You take rather flagrant liberties when interpreting parent's post, constructing an unrecognizable strawman out of a post that contains phrases like "Is censorship the best way to deal with it? Probably not." and "And before anyone asks who I am to judge the best ideas, I'll answer - nobody".
> The most abhorrent idea of all to me is that there are stupid, weak people that are worse than "us" that we need to shield from bad ideas because they are not smart enough (like we are) to handle them. Lots of support for this view in downstream comments (we're just intelligent apes etc).
What you just described is called a representative democracy and was essentially created because a direct democracy didn't work, for exactly those reasons you mention (many people can't actually think for themselves - at the political level).
> All this to say, we can be adults and let everyone get the same information and make their own choice
You're completely ignoring the crux here - it's about both access to information and algorithms that present signals vs noise. Pretending that my 95 year old grandma can reliably decide that a fox news segment isn't sensationalized drivel after being primed for 30+ years that its "news" and not entertainment, is just as silly as you thinking this whole suggestion is ridiculous.
The approach of “people are gullible and need someone smarter to show them the truth” of course requires some “smart enough” and no doubt many HNers consider themselves those people. Which is a hilarious take on HN if you ever read a discussion on health matters.

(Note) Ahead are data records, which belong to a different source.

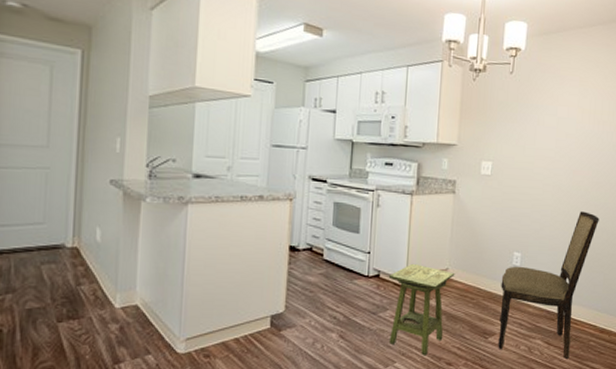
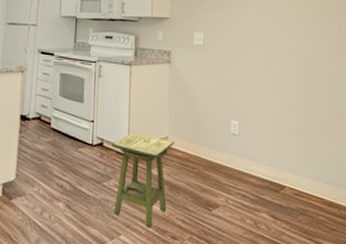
dining chair: present [498,211,599,359] -> none [221,79,314,235]

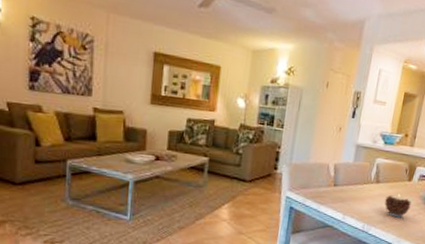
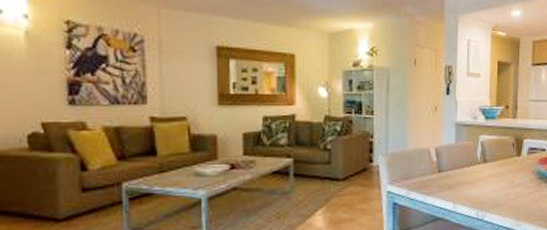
candle: present [384,194,412,218] -> none [495,172,525,199]

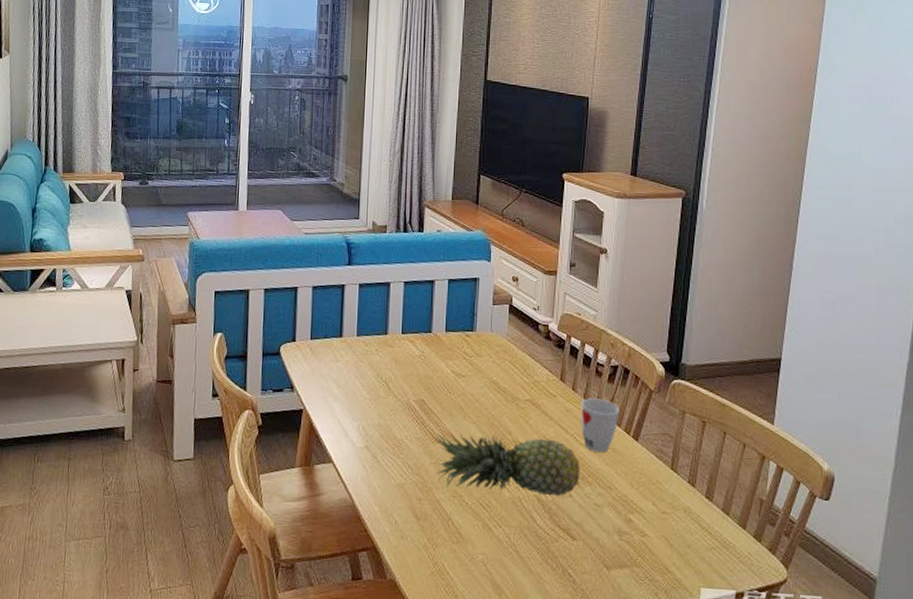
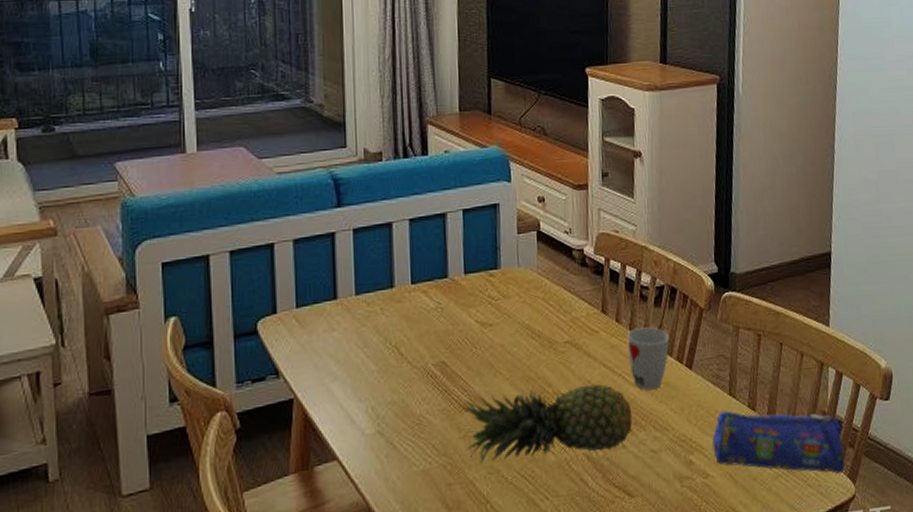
pencil case: none [652,482,780,559] -> present [712,410,845,475]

The amount of bad information, random conjuncture and conspiratorial thinking is pretty shocking.
I did not interpret their comment that way.
I see part of the problem being that the spaces we hang out in now are not conducive to productive conversation with a variety of people and instead nurture division due to perverse incentives and poor design.
Why is it ridiculous? You don’t respect the potential injustice which can occur due to disparity in information and/or knowledge. Think about the popularity of crypto. How can you think your position of complete lack of regulation is moral? You think it’s okay to allow the targeting of the economically vulnerable to continue without restrictions via ads or - my favorite - celebrity endorsements?
The strawman of the existence of factually incorrect content is irrelevant in my view. Everyone loves to jump on conspiracy theories or whatever other stuff is out there as proof that people (other people) are too dumb to be exposed to the world. First, I think the relevance and the number of serious adherents in the extreme version of these conspiracies etc are dramatically overstated because they reinforce a narrative. Second, I think most of it is an effect, not a cause, of people being told what to do and what to think. People uncomfortable with narratives that end in them giving something up will take shelter in alternative explanations. The problem is not the nutty theories being available, it's in the way that one group forces itself on another in the first place.
All this to say, we can be adults and let everyone get the same information and make their own choice, or we can go the other way where someone who thinks they know more than us (and you hope it's you but it doesn't have to be) gets to decide. Frankly, the latter idea is ridiculous to me.